Item da tarefa: Devolva, sem nenhuma alteração, as linhas do material que vão do início até a linha que contém "cost for Steamboat drainage.", incluindo essa linha.

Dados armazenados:
──────────────────────────────

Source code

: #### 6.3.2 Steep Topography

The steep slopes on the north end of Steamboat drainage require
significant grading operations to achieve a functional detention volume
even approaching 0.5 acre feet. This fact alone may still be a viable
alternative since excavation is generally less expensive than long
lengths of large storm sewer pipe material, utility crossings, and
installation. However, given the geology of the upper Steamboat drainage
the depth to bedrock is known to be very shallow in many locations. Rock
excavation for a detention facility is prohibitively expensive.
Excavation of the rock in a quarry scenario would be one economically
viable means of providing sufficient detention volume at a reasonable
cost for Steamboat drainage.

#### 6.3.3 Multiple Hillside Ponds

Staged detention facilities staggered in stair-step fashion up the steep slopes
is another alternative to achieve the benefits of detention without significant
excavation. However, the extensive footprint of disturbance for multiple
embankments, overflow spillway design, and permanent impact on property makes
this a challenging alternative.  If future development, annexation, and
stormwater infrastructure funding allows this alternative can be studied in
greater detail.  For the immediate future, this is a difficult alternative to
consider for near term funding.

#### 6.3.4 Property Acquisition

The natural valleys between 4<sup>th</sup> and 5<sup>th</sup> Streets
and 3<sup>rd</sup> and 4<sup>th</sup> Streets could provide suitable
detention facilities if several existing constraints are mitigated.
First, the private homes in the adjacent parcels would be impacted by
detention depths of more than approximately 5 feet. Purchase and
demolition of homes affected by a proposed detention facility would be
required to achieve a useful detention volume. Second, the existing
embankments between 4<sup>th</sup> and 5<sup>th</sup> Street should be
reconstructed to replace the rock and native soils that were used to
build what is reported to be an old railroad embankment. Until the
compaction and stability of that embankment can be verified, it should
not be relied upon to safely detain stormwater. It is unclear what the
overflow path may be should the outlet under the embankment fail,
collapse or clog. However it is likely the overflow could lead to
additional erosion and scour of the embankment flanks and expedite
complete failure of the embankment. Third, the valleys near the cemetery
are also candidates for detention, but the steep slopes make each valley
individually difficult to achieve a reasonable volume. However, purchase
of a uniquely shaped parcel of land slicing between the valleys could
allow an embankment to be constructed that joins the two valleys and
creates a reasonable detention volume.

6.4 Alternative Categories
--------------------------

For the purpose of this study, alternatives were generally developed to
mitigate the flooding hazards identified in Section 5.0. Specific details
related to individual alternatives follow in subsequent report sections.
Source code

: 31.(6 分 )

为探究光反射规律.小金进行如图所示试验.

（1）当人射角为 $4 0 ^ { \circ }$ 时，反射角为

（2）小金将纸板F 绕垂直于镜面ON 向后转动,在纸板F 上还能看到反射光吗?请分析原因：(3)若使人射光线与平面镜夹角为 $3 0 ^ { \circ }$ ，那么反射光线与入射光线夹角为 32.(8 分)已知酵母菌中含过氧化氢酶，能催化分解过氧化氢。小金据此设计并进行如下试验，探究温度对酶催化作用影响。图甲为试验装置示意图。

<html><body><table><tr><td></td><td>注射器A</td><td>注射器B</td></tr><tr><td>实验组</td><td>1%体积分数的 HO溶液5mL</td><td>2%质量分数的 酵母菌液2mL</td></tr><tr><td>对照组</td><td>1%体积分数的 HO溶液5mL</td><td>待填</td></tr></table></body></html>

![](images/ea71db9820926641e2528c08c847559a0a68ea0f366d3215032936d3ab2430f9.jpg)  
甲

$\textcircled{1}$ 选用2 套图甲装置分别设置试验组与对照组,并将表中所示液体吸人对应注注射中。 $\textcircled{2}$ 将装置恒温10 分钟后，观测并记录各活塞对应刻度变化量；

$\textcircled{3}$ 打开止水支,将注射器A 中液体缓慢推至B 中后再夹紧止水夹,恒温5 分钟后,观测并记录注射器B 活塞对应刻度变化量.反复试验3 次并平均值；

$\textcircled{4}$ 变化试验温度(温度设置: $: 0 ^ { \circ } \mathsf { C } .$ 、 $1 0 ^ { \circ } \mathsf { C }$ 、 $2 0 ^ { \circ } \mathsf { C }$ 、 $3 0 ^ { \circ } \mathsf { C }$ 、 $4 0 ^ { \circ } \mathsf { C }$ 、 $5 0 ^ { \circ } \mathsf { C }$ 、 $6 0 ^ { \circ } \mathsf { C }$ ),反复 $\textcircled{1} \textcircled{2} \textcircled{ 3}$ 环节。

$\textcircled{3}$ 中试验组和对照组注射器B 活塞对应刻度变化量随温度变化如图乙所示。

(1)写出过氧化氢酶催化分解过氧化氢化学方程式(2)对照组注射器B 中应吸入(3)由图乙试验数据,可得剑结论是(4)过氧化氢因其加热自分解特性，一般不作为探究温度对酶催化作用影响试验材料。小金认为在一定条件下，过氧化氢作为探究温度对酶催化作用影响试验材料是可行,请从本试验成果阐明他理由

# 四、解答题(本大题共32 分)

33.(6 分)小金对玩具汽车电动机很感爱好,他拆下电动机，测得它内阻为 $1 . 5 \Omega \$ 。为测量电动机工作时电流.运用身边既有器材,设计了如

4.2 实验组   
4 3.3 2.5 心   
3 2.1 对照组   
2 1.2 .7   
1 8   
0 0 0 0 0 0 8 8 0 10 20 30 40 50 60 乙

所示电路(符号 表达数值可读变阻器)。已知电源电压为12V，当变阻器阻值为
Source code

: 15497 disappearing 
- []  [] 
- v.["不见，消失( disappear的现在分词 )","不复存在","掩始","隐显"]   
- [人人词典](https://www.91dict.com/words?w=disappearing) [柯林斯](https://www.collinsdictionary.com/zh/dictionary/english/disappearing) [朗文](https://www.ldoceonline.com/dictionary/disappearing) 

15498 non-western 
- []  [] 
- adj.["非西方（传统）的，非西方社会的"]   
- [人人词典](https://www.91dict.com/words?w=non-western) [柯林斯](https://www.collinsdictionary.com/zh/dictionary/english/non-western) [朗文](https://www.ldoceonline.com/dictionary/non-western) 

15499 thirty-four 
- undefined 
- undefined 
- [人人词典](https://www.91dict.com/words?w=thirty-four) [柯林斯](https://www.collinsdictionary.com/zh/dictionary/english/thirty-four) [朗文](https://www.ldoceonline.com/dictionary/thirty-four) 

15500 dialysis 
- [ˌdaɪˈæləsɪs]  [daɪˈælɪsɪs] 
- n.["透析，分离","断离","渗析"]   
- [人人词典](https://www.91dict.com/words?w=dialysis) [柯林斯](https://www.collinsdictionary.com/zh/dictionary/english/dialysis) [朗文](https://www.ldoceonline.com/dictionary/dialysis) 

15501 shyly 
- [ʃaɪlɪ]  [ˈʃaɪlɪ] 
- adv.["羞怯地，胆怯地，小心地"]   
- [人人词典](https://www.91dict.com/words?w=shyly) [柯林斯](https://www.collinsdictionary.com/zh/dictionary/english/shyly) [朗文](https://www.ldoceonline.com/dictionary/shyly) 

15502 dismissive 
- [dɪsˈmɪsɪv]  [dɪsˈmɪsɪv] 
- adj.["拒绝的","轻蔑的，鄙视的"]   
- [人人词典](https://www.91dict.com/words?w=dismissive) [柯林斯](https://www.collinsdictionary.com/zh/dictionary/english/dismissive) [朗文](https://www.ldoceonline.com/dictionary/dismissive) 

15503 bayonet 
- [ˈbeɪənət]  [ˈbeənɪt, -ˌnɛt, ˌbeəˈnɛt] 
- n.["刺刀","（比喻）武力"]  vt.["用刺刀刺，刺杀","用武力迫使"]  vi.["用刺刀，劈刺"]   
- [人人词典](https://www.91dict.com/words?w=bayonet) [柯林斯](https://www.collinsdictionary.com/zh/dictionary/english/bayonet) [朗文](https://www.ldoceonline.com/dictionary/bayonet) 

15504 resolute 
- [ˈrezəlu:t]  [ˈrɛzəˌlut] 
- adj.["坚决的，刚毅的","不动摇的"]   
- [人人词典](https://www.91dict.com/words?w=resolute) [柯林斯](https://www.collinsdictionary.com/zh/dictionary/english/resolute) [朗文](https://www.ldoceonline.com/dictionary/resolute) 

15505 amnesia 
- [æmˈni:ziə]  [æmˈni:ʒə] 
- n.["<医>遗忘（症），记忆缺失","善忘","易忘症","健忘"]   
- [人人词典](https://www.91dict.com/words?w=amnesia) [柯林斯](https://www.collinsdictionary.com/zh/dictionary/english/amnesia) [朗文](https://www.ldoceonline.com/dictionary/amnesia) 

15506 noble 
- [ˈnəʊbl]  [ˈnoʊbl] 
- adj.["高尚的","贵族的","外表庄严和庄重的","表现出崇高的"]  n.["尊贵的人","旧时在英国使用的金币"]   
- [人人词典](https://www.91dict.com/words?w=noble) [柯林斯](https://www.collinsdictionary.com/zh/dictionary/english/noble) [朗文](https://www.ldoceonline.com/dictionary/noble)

──────────────────────────────

Exercício concluído:
Source code

: #### 6.3.2 Steep Topography

The steep slopes on the north end of Steamboat drainage require
significant grading operations to achieve a functional detention volume
even approaching 0.5 acre feet. This fact alone may still be a viable
alternative since excavation is generally less expensive than long
lengths of large storm sewer pipe material, utility crossings, and
installation. However, given the geology of the upper Steamboat drainage
the depth to bedrock is known to be very shallow in many locations. Rock
excavation for a detention facility is prohibitively expensive.
Excavation of the rock in a quarry scenario would be one economically
viable means of providing sufficient detention volume at a reasonable
cost for Steamboat drainage.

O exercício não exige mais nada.